## Recorded data
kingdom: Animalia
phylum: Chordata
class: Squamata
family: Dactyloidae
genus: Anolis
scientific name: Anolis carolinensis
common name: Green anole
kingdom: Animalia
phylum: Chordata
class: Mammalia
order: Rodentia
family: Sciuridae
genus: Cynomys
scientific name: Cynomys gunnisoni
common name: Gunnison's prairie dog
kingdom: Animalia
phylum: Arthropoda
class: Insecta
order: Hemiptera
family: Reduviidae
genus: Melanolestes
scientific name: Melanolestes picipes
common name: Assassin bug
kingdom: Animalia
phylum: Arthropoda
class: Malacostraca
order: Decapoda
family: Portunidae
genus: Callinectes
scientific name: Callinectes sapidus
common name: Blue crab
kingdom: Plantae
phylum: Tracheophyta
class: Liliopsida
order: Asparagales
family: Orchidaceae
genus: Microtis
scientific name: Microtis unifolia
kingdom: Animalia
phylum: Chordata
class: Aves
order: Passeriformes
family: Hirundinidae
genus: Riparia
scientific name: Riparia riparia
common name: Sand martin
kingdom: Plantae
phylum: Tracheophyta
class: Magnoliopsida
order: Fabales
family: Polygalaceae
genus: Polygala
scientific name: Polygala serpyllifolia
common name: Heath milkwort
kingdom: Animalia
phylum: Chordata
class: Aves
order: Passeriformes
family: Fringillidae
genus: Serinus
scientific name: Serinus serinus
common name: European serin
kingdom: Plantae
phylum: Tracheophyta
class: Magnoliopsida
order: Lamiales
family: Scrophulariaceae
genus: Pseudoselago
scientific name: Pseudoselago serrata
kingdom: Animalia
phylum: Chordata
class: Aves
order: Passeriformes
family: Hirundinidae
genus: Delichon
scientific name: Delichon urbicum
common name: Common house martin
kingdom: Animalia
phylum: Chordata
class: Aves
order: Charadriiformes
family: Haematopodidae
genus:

## Your instructions
Please rewrite the part of the items above that opens with the line containing "class: Insecta" and closes with the line containing "scientific name: Riparia riparia" as a numbered list, leaving out any blank lines.

## Solution to the exercise
1. class: Insecta
2. order: Hemiptera
3. family: Reduviidae
4. genus: Melanolestes
5. scientific name: Melanolestes picipes
6. common name: Assassin bug
7. kingdom: Animalia
8. phylum: Arthropoda
9. class: Malacostraca
10. order: Decapoda
11. family: Portunidae
12. genus: Callinectes
13. scientific name: Callinectes sapidus
14. common name: Blue crab
15. kingdom: Plantae
16. phylum: Tracheophyta
17. class: Liliopsida
18. order: Asparagales
19. family: Orchidaceae
20. genus: Microtis
21. scientific name: Microtis unifolia
22. kingdom: Animalia
23. phylum: Chordata
24. class: Aves
25. order: Passeriformes
26. family: Hirundinidae
27. genus: Riparia
28. scientific name: Riparia riparia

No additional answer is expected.